Nicola Pietrangeli è morto oggi, 1° dicembre 2025, a 92 anni. È stato il più grande tennista italiano del Novecento, ultimo custode di un’epoca in cui il tennis era ancora un rito fatto di racchette di legno, completi bianchi e campi di terra battuta che profumavano di tradizione più che di tecnologia. Pietrangeli è stato il primo italiano introdotto, nel 1986, nella International Tennis Hall of Fame: un ingresso che dice molto più di qualsiasi commemorazione.
Due Roland Garros consecutivi, 1959 e 1960, e gli Internazionali d’Italia vinti nel 1961. Numeri che, riletti oggi, sembrano appartenere a un altro sport, forse a un’altra dimensione. Ma erano semplicemente lui: talentuoso, elegante, feroce quanto bastava per dettare legge sul rosso. Il suo rapporto con la Coppa Davis, poi, è da romanzo epico che ha fatto storia.

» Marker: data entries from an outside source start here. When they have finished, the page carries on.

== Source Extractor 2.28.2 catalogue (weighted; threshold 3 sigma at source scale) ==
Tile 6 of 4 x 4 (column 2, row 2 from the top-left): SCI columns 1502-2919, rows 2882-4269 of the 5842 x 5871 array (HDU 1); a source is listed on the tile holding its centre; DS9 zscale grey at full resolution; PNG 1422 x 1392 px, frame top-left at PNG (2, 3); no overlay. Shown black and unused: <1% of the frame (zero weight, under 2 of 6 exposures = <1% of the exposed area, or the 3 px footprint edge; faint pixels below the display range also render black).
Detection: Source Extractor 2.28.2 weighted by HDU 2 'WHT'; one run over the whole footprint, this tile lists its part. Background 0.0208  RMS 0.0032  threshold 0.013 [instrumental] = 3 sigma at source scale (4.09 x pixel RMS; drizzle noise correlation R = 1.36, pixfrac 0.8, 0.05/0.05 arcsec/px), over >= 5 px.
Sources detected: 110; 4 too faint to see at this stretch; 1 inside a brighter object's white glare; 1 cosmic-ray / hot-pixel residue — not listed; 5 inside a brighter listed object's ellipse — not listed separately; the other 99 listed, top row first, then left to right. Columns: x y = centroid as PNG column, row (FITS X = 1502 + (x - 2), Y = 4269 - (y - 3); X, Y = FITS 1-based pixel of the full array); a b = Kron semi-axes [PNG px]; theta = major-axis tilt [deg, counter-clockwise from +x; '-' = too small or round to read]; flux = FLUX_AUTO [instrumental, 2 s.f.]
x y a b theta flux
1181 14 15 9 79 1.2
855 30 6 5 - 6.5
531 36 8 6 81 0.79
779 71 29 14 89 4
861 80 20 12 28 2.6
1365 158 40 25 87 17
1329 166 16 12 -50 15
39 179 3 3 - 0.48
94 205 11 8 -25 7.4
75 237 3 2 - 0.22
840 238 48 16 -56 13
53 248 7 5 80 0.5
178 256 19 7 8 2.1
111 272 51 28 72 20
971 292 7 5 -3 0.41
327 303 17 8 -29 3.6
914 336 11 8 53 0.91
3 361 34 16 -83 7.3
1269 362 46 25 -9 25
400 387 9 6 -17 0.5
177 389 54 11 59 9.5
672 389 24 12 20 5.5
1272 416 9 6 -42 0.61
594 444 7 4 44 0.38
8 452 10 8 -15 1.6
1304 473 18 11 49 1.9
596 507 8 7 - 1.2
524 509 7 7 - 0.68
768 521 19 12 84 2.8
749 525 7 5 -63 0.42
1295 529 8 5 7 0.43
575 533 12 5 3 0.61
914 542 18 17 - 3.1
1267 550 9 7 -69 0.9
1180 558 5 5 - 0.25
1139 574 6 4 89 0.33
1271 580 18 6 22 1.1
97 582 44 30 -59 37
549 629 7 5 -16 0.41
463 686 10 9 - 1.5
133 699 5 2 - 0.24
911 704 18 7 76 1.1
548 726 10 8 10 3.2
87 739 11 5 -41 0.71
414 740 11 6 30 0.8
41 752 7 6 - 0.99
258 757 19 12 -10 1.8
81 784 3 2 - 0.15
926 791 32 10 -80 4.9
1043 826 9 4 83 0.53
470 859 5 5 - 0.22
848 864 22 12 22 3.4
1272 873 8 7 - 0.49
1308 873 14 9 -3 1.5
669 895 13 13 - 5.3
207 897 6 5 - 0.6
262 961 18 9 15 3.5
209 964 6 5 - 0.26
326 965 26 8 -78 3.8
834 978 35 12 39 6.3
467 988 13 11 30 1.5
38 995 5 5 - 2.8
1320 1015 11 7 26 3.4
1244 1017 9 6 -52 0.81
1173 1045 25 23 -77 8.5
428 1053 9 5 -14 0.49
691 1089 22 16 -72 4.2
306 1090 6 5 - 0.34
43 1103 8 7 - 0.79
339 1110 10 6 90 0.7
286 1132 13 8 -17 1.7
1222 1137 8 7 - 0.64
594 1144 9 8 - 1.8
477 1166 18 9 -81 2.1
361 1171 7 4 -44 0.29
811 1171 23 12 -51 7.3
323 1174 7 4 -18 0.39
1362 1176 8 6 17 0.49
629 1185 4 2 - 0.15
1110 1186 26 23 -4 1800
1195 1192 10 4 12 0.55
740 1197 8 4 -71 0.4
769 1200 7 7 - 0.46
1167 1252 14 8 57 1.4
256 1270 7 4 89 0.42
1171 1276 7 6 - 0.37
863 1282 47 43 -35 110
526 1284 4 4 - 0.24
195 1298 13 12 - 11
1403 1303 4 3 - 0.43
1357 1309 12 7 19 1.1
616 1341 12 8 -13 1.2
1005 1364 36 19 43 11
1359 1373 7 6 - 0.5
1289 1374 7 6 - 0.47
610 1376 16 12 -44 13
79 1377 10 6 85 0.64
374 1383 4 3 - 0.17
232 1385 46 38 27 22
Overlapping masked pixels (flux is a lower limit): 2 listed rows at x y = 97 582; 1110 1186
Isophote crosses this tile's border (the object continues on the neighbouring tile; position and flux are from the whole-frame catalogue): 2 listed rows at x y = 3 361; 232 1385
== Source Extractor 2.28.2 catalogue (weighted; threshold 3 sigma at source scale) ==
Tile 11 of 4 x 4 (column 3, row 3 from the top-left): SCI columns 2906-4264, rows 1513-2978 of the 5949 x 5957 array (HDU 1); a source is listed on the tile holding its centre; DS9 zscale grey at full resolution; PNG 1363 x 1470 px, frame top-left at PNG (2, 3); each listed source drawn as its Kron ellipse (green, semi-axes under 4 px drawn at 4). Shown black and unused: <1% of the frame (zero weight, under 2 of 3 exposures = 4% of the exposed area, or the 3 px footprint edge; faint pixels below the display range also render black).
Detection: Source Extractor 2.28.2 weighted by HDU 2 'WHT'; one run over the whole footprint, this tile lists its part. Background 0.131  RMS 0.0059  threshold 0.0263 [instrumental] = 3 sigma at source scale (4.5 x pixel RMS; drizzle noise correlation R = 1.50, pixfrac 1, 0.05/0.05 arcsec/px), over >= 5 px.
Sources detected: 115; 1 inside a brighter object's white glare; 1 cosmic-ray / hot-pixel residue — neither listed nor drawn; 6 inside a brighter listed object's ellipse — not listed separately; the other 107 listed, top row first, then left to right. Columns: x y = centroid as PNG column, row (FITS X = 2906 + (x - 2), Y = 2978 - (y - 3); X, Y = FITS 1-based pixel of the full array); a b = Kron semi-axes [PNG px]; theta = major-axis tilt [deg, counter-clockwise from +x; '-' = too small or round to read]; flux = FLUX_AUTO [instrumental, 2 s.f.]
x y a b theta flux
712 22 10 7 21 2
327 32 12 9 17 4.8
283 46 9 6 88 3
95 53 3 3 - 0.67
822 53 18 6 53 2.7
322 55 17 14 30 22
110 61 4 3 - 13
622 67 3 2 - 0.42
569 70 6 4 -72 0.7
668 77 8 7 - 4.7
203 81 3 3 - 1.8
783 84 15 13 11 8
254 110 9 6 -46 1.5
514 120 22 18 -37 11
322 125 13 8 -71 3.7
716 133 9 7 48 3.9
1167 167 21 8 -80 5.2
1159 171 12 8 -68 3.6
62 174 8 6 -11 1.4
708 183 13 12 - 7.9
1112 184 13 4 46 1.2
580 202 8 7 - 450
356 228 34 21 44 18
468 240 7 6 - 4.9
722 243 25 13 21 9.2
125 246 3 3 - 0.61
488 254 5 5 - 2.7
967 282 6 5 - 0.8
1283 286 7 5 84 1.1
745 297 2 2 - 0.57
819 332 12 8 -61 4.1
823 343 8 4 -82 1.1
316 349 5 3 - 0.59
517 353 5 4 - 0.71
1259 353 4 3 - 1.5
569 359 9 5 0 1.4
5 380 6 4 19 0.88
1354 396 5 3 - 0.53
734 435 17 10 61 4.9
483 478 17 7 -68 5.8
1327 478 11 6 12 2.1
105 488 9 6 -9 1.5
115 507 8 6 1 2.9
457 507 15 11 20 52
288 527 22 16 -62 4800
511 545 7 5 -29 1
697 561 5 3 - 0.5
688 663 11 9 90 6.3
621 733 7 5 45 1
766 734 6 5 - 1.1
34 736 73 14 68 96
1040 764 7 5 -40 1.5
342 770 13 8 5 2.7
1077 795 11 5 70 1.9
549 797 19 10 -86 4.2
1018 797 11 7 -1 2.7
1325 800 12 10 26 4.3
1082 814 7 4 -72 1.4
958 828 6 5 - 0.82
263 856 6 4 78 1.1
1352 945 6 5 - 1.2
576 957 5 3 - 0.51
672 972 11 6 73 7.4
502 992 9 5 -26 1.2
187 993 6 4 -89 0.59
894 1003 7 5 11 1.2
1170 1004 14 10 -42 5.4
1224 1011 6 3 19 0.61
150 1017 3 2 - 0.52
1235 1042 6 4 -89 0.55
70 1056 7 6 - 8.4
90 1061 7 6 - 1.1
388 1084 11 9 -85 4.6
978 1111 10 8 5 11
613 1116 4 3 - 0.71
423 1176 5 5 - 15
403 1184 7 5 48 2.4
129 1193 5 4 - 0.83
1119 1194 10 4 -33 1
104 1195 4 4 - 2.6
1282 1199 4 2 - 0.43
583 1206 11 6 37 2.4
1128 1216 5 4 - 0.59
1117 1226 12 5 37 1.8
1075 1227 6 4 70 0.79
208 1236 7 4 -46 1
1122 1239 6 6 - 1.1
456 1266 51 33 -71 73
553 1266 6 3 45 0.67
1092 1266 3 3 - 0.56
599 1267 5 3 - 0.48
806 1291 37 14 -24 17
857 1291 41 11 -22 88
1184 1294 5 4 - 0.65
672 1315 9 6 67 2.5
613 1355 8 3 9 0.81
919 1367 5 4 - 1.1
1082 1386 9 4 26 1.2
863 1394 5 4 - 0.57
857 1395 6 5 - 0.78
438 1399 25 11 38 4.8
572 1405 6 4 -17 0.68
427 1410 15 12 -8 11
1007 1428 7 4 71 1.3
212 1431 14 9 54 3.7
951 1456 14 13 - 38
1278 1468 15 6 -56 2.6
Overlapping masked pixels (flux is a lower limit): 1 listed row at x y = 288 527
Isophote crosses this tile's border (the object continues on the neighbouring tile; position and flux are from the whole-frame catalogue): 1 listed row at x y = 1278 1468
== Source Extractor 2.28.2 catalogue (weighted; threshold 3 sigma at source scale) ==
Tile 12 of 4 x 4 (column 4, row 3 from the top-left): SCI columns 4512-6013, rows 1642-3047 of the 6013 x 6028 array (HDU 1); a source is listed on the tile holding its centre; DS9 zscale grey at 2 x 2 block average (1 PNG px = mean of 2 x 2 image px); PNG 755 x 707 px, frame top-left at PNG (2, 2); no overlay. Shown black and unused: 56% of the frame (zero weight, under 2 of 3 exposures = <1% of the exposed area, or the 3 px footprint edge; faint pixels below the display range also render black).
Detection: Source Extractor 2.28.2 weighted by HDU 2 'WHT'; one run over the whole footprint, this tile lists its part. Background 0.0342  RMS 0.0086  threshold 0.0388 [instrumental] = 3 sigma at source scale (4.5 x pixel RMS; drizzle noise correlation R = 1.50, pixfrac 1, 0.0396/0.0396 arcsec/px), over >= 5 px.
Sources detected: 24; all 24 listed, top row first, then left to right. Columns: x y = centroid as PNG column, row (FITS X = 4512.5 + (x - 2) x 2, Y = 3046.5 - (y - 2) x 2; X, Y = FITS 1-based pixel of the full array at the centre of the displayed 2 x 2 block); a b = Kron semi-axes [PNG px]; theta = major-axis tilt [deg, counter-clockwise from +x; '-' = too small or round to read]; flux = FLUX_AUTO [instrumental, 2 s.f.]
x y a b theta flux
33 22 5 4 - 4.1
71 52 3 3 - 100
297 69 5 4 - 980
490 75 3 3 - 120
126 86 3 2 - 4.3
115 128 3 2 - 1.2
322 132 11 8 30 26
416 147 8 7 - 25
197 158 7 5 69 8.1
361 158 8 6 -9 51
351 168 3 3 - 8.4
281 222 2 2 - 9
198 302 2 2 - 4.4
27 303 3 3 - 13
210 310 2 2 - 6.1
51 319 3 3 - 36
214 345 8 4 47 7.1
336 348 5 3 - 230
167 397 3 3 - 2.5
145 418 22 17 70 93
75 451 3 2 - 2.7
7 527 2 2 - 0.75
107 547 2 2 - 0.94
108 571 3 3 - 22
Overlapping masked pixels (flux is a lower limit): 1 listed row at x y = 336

La sua carriera inizia presto: 18 anni appena, Internazionali d’Italia del 1952, subito fuori al primo turno. L’anno dopo, Monte Carlo, la prima finale. Il resto è un percorso che attraversa vent’anni di tennis ad altissimo livello. Pietrangeli non era solo un campione: era un personaggio. Ironico, diretto, allergico alle celebrazioni di maniera. Una figura che negli ultimi anni poteva sembrare anacronistica, e proprio per questo necessaria. Commendatore dell’Ordine al Merito della Repubblica, volto storico dello sport italiano nel mondo, Pietrangeli lascia un vuoto che non è solo sportivo. Con lui scompare l’idea, forse ingenua, forse meravigliosa, di un tennis capace di unire stile, disciplina e poesia. Un tennis che oggi sopravvive soltanto nei filmati d’archivio e nei nomi che non smettiamo di ricordare.